More than 300 arrested in Hong Kong amid renewed protests
Thousands take to streets to oppose Beijing-backed laws curtailing city’s freedoms
Hong Kong riot police issue a warning as they try to clear away people gathered in the Central district of Hong Kong on Wednesday. Photograph: Anthony Wallace/AFP via Getty Images
Hong Kong riot police fired pepper-ball rounds and arrested more than 300 people on Wednesday, as thousands of protesters took to the streets to oppose new Beijing-backed laws they fear will dramatically curtail the city’s freedoms.
Police cordoned off the city’s legislature with water-filled barriers, barricaded roads and walkways, and conducted widespread stop-and-search inspections across the city in a bid to disrupt a planned rally.
Most of the arrests were for participating in an unauthorised assembly, police said.

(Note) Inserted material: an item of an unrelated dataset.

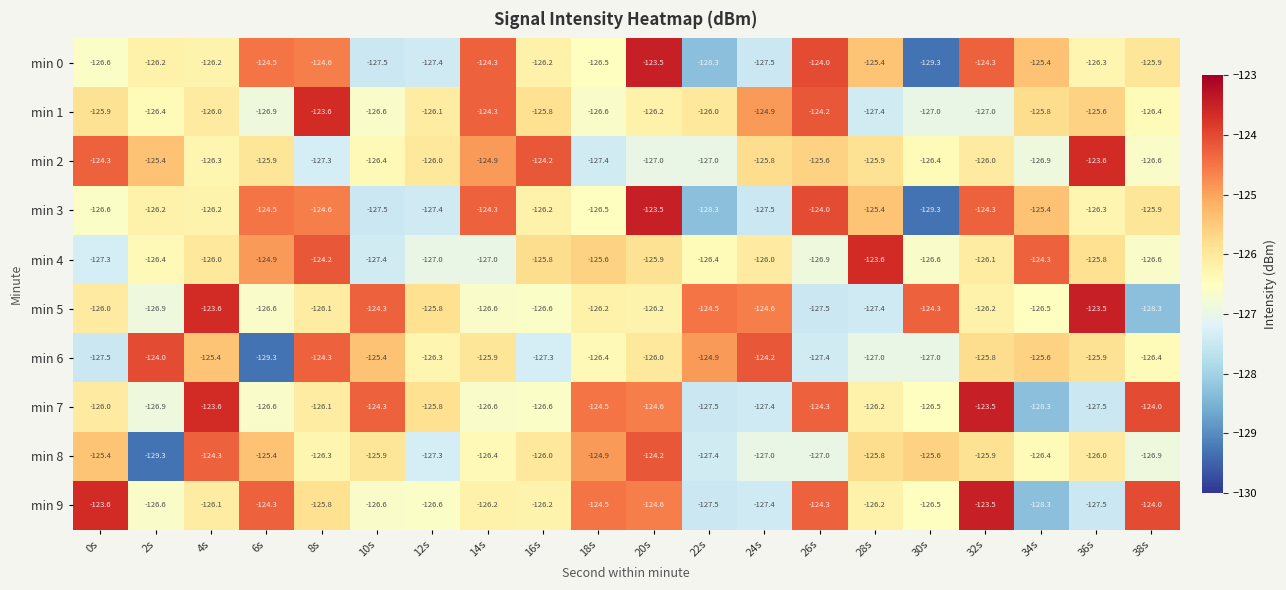

What is the minimum value for min 2?

-127.4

Livestreamed images showed that many of those detained appeared to be simply shouting slogans, with a number of them teenagers in school uniform. Some of those arrested were office workers who had joined the protest on their lunch break.
Amnesty International said the police had made heavy-handed arrests during the peaceful protest and condemned the excessive use of force.
The “excessive and indiscriminate use of force by the police to disperse protesters once again exposes the authorities’ utter disregard for human rights on the streets of Hong Kong”, said Joshua Rosenzweig, Amnesty International’s deputy director for East and South-East Asia.
“Mass arrests in entirely peaceful assemblies show that the Hong Kong government is targeting anyone exercising their right to freedom of expression,” he said.
Public gatherings of more than eight people are banned under coronavirus social distancing restrictions, although the city has brought the outbreak under control.
Requests by groups for permits to hold protest marches and rallies have been denied in recent months, with authorities citing the pandemic and the disruption caused by the seven months of pro-democracy protests last year.
Protesters came out on Wednesday to condemn recent legal moves initiated by Beijing. They had planned to surround the legislative council where the territory’s legislators were debating a law that will criminalise insults to the Chinese national anthem, an offence carrying a penalty of up to three years in prison.
In another recent legal move that has shocked the pro-democracy movement, Beijing announced last week it would circumvent Hong Kong’s political system and impose by decree a new national security law, which will target secessionist activities, subversion and foreign infiltration.
Martin Lee, an 81-year-old prominent pro-democracy figure, said the move to impose a sweeping national security law was part of Beijing’s strategy to rigidly control the territory. “I call this the rape of Hong Kong. They are raping the Hong Kong system,” he told Bloomberg TV in an interview on Wednesday.
Many of the protesters on Wednesday were shouting new slogans, including “Hong Kong independence, the only way out!”
At the protests over the past year the majority of the chants called for more democracy and freedoms, but steered away from calls for independence. The change suggests Beijing’s intensifying crackdown is hardening positions and shifting attitudes towards Hong Kong independence.
As tensions in the city escalate, Taiwan’s president Tsai Ing-wen said on Wednesday her government would develop a humanitarian “action plan” to support the pro-democracy movement and lend assistance to people who needed to flee from Hong Kong.
Beijing officials defended the new security legislation, saying it was necessary to safeguard Hong Kong’s security. A foreign ministry spokesman said it was “strictly China’s internal affair” and warned foreign governments against interfering.
US president Donald Trump criticised the proposed legislation this week and said he would soon announce a “very powerful” response to it.